Advertisers are marketing directly to women by spotlighting female special interest groups, because of this. One such group is mom Olympic athletes.

While the exact number of "mommy" athletes at the Games is unknown, the U.S. team has 286 women competing this year. Of that group, 20 are moms.

As a small business coach and consultant to entrepreneurial women starting up businesses worldwide, I work with many mom entrepreneurs. The biggest challenges I face with these women include helping them:

+ see beyond their role as mom,

+ understand that being a mother does not mean they have to give up on their dreams,

+ see that they don't have to wait until after their children are grown to follow their aspirations,

+ and understand that it's never too late and they are never too old to start up a business.

Mom Olympic athletes provide inspiration to mom entrepreneurs by exemplifying three important messages:

1. You don't have to give up your aspirations to be a mother.

China's Xian Dongmei was the first mother to capture a gold medal at the Olympics (in judo). Melanie Roach of the U.S., a 119-pound weightlifter, finished sixth in her event. She is the mother of three, and one of her children is autistic. Japanese judo icon Ryoko Tani has won medals at five different Olympics, her most recent time as a mother.

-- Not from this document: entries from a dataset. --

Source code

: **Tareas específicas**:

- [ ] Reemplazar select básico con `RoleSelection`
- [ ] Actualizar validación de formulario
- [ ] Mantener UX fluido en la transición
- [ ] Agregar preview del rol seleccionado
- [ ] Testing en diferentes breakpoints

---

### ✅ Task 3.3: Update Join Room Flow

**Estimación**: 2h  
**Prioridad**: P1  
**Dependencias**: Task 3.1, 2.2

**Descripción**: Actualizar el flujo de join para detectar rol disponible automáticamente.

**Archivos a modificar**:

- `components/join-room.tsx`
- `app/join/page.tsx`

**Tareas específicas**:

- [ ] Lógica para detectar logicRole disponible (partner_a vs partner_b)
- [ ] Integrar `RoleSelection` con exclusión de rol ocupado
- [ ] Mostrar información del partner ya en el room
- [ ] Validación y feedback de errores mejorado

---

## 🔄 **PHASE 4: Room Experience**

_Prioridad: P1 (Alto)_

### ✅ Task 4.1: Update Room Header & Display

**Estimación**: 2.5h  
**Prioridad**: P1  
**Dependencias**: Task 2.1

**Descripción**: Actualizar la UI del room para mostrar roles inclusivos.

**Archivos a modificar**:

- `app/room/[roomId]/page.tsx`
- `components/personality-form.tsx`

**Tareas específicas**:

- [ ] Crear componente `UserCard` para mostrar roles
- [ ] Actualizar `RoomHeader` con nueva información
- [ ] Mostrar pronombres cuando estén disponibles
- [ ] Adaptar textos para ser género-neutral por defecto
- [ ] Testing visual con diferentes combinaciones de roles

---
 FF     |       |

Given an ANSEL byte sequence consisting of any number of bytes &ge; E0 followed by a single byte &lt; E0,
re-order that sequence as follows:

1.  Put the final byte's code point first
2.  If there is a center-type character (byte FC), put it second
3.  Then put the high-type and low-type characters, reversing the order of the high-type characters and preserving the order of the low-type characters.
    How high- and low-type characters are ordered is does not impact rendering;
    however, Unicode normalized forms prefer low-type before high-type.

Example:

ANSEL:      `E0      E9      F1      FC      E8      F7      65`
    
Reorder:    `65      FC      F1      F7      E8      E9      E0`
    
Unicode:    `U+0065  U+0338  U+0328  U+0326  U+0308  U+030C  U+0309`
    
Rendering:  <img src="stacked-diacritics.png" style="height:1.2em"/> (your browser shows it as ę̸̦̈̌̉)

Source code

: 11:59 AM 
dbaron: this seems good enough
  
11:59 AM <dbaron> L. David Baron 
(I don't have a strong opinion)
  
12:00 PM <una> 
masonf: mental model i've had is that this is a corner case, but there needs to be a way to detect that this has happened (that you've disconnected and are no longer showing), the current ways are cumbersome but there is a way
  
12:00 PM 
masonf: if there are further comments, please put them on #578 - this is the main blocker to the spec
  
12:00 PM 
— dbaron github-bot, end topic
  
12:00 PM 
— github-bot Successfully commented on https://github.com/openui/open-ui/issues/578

The 2008 "mommy" athletes are showing women entrepreneurs worldwide that motherhood does not mean you have to give up on your entrepreneurial dreams, and telling daughters around the world that it's okay to keep growing, striving, and being who you are.

2. Ambition is not a dirty word.

These women athletes are teaching us that it is perfectly all right to be ambitious, determined, and impressive on a grand-scaleto take what you do onto the world stage and compete with others to be your personal best.

What's more, these athletes show us that being ambitious and competitive does not make you a bad wife, negligent mother, or selfish person. On the contrary, the mom Olympic athletes know that it's important to be strong, courageous, and willing to go after your dreams. They show us that honing your talent and making a contribution to the world means that you are honoring yourself as a woman.

3. Dreams are ageless. No need to put an age limit on them.

The oldest male athlete competing in the Beijing Olympics is sixty-seven-year-old Hiroshi Hoketsu, a dressage rider for the Japanese equestrian team. Fifty-six-year-old Libby Callahan is the oldest female. A retired Washington D.C. police officer, she finished 25th in the 25-meter pistol.

American swimmer Dara Torres, forty-one-year-old mother to two-and-a-half-year-old daughter Tessa, is the oldest Olympic swimmer ever. Dara won three silver medals in the 2008 Games, missing gold by one one-hundredth of a second. And she's not done yet. Feeling as if she has "unfinished business," Dara hinted in an interview with CBS News that she's considering swimming at the 2009 World Championships in Rome.

What do Hiroshi, Libby, and Dara have to say to mom entrepreneurs? Don't put any limits on yourself. Dreams are ageless.

So, next time you think you have to put off your dreams because you have children, think of the "mommy" athletes of the 2008 Olympics. See yourself as they see themselves. Remember to honor your aspirations, put yourself and your ideas out into the world, and accept no limits. Follow your dreams, and don't give up until you're the best mom entrepreneur you can be.